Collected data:

------------------------------------------------------------

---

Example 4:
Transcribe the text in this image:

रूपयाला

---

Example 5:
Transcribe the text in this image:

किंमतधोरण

------------------------------------------------------------

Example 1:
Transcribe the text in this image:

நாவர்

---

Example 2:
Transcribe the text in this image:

------------------------------------------------------------

● **Task statement**
For every line above in which the string "Example" appears, add one; please give the final count and nothing else.

● **Task output**
4